In Faulkner and Taylor’s 2006 edited collection, Exercise, Health, and Mental Health: Emerging Relationships, Marie Donaghy and Michael Ussher report on several treatment facilities that have been studied for their exercise programs which included aerobics, meditation, cardiovascular workouts, strength training, or traditional sports such as baseball/softball, biking, or running/jogging. Although Donaghy and Ussher note that limited research was available on the subject of exercise in conjunction with alcohol and drug addiction rehabilitation at the time of their study, they found “unequivocal support that physical exercise regimens have a positive effect on aerobic fitness and strength if administered as an adjunct in alcohol rehabilitation” for recovering addicts, and that exercise regimens may potentially reduce depression and anxiety (which are believed to provoke relapse), suppress alcohol cravings, and improve abstinence from alcohol when combined with addiction rehabilitation.

An added perk of exercise intervention is the attention to flexibility, balance, control, and coordination that physical activities require; these concepts align with addiction recovery’s therapeutic emphasis on attaining self-control, becoming goal-oriented, and developing positive, lasting habits that break away from repetitive drug routine behavior. Substance abusers will have considerably damaged their physical health prior to addiction treatment; by undergoing a physical fitness regimen, these patients can restore their physical health and renew their participation in a variety of activities they once enjoyed but lost to addiction.

In the 2009 edition of Principles of Addiction Medicine, Dr. James O. Prochaska states that “physical activity helps manage moods, stress, and distress. Also, 60 minutes per week of exercise can provide a recovering person with more than 50 health and mental health benefits. Exercise thus should be prescribed to all sedentary patients with addiction.”

Additionally, alternative physical activities, such as breathing exercises, meditation, yoga, or prayer have also been connected to significant reductions in alcohol consumption for alcoholics. Murphy, Pagano, and Marlatt concluded in their 1986 study, "Lifestyle Modification with Heavy Alcohol Drinkers: Effects of Aerobic Exercise and Meditation," that regular meditation practice and daily aerobic exercise were especially effective in reducing alcohol use among heavy drinkers and produced a sense of self-control and balance. Shonna Porter, a mental health practitioner and exercise physiologist from Gig Harbor, WA, incorporates cognitive-behavioral therapy and physical fitness regimens for her clients to help treat depression, anxiety, and addiction disorders. Porter believes that behavioral disorders—such as food addictions, eating disorders, sex addiction, Internet addiction, and mood disorders—are rooted in emotional, physiological issues that have not been properly dealt with or managed.

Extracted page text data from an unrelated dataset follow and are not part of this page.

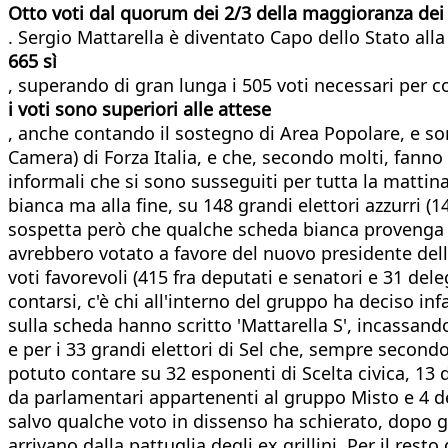
Otto voti dal quorum dei 2/3 della maggioranza dei 
. Sergio Mattarella è diventato Capo dello Stato all
665 sì
, superando di gran lunga i 505 voti necessari per c
i voti sono superiori alle attese
, anche contando il sostegno di Area Popolare, e so
Camera) di Forza Italia, e che, secondo molti, fanno r
informali che si sono susseguiti per tutta la mattina
bianca ma alla fine, su 148 grandi elettori azzurri (14
sospetta però che qualche scheda bianca provenga a
avrebbero votato a favore del nuovo presidente del
voti favorevoli (415 fra deputati e senatori e 31 del
contarsi, c'è chi all'interno del gruppo ha deciso in
sulla scheda hanno scritto 'Mattarella S', incassando
e per i 33 grandi elettori di Sel che, sempre second
potuto contare su 32 esponenti di Scelta civica, 13 
da parlamentari appartenenti al gruppo Misto e 4 dei
salvo qualche voto in dissenso ha schierato, dopo gio
arrivano dalla pattuglia degli ex grillini. Per il res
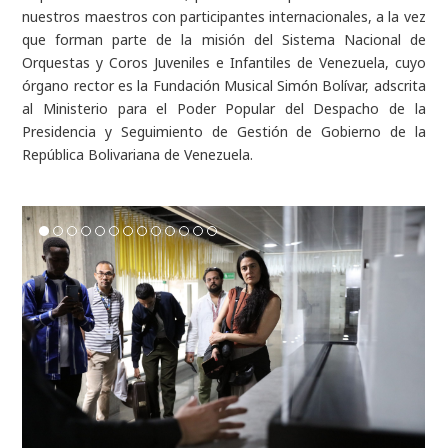
nuestros maestros con participantes internacionales, a la vez
que forman parte de la misión del Sistema Nacional de
Orquestas y Coros Juveniles e Infantiles de Venezuela, cuyo
órgano rector es la Fundación Musical Simón Bolívar, adscrita
al Ministerio para el Poder Popular del Despacho de la
Presidencia y Seguimiento de Gestión de Gobierno de la
República Bolivariana de Venezuela.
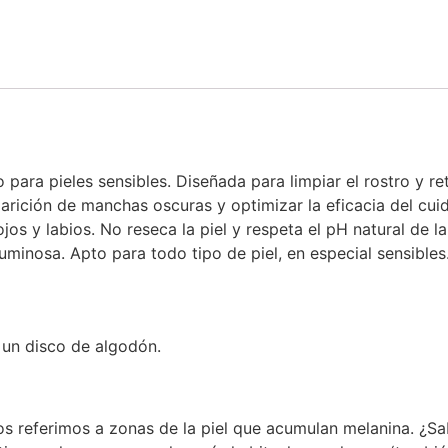
para pieles sensibles. Diseñada para limpiar el rostro y reti
arición de manchas oscuras y optimizar la eficacia del cui
ojos y labios. No reseca la piel y respeta el pH natural de l
luminosa. Apto para todo tipo de piel, en especial sensibles
 un disco de algodón.
referimos a zonas de la piel que acumulan melanina. ¿Sab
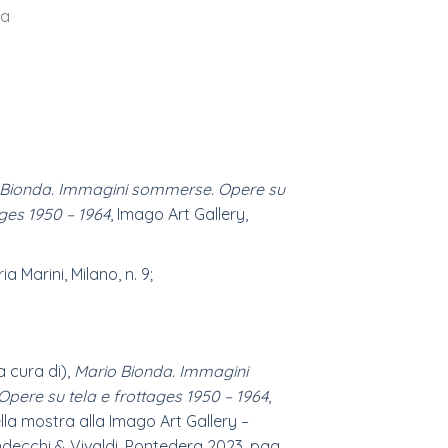
ta
 Bionda. Immagini sommerse. Opere su
ages 1950 – 1964
, Imago Art Gallery,
ia Marini, Milano, n. 9;
a cura di),
Mario Bionda. Immagini
pere su tela e frottages 1950 – 1964
,
la mostra alla Imago Art Gallery –
decchi & Vivaldi, Pontedera 2023, pag.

Emotional suppression, Porter teaches, directly affects the decisions one makes and the way one manages himself or herself physically due to distressed self-image. She treats her clients with an emphasis on the mind-body connection, based on the belief that a healthy state of mind and healthy body work together in producing a healthy lifestyle.

Conclusively, exercise unites the mind, body, and spirit by activating will power, motivation, desire, self-reliance, and self-awareness. Gaining coordination over one’s thoughts, emotions, and body generates a rewarding sense of self-satisfaction, capability, and physical and mental strength. Many recovering addicts who participated in a fitness and/or meditation regimen reported continuing their exercises months after completing recovery as well as making significant physical lifestyle changes in their everyday lives. Mindfulness became their overall coping mechanism for successful recovery and healing.